Entièrement construit autour du tempérament comique de Fabrice Luchini, mécanique de précision aux effets garantis, qui s’autorise ici un numéro de comédien aussi décontracté et débridé qu’est subtil et bouleversant son art quand il interprète sur scène les textes des plus grands, le premier film de Bruno Chiche reprend la tradition française du vaudeville et tente d’en proposer une version plus actuelle, agrémentant le duo classique « épouse trompée, maîtresse ingénue » d’un piment homosexuel de plus en plus « tendance ».

Pour échapper à la monotonie d’une vie installée avec femme et enfant, Barnie, antihéros cinquantenaire, a donc pris maîtresse et amant, profitant d’une navette professionnelle Calais-Londres pour justifier auprès de l’épouse fidèle les obscurités éventuelles de son emploi du temps. Une fois posée cette situation initiale, le réalisateur confronte son personnage au méli-mélo de ses sentiments et de ses goûts sexuels, l’engrenage des quiproquos et des coups de théâtre -conséquence des bévues de Barnie- provoquant les « petites contrariétés » du titre, c’est-à-dire la révélation progressive de sa triple vie. Si la comédie de Chiche assume pleinement le parti pris du boulevard, développant un comique de situation qui permet aux comédiens de s’en donner à coeur joie dans la surprise –Comment ? vous ici ?– ou le malentendu -savoureuse scène où Barnie remercie sa femme de tolérer ses fautes alors qu’elle ignore tout-, elle manque singulièrement d’une construction qui permettrait à toute la matière scénaristique d’apparaître autrement que comme une suite aléatoire de scènes plus ou moins drôles, entièrement vouées à l’énergie des comédiens (qui n’en manquent pas).

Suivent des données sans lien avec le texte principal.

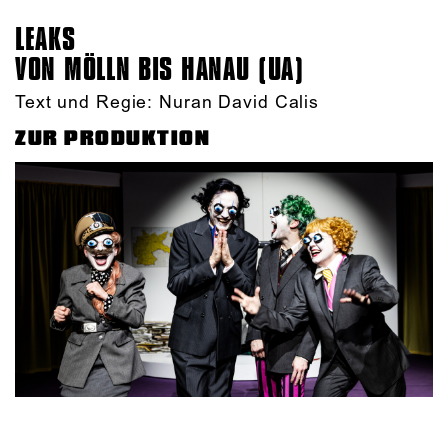
LEAKS
VON MÖLLN BIS HANAU (UA)
Text und Regie: Nuran David Calis
ZUR PRODUKTION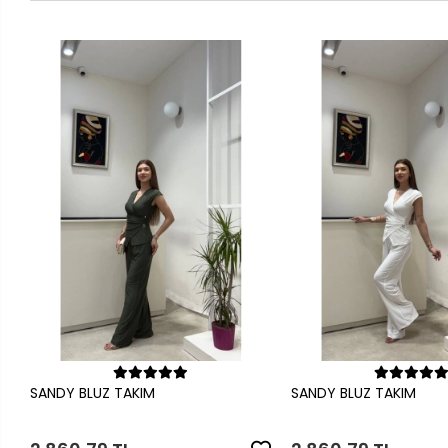
Sepete Ekle
Sepete Ek
SANDY BLUZ TAKIM
SANDY BLUZ TAKIM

C’est que le vaudeville a ses exigences aussi et qu’il finit par ennuyer quand il n’est que la mise en forme de recettes connues de tous. A ce titre, le film de Chiche prend un sacré coup de vieux, rappelant le pauvre cinéma français des années 1950, cinéma de « vedettes », cinéma de « jeunes premières », chroniqué dans Ciné-monde et flattant le goût moyen du public avec des histoires bien ficelées aux accents faussement sulfureux. Retour en arrière donc. Cinéma vite vu et vite oublié de la comédie « légère et sans prétentions ». Tout le régime moyen du cinéma (surtout français).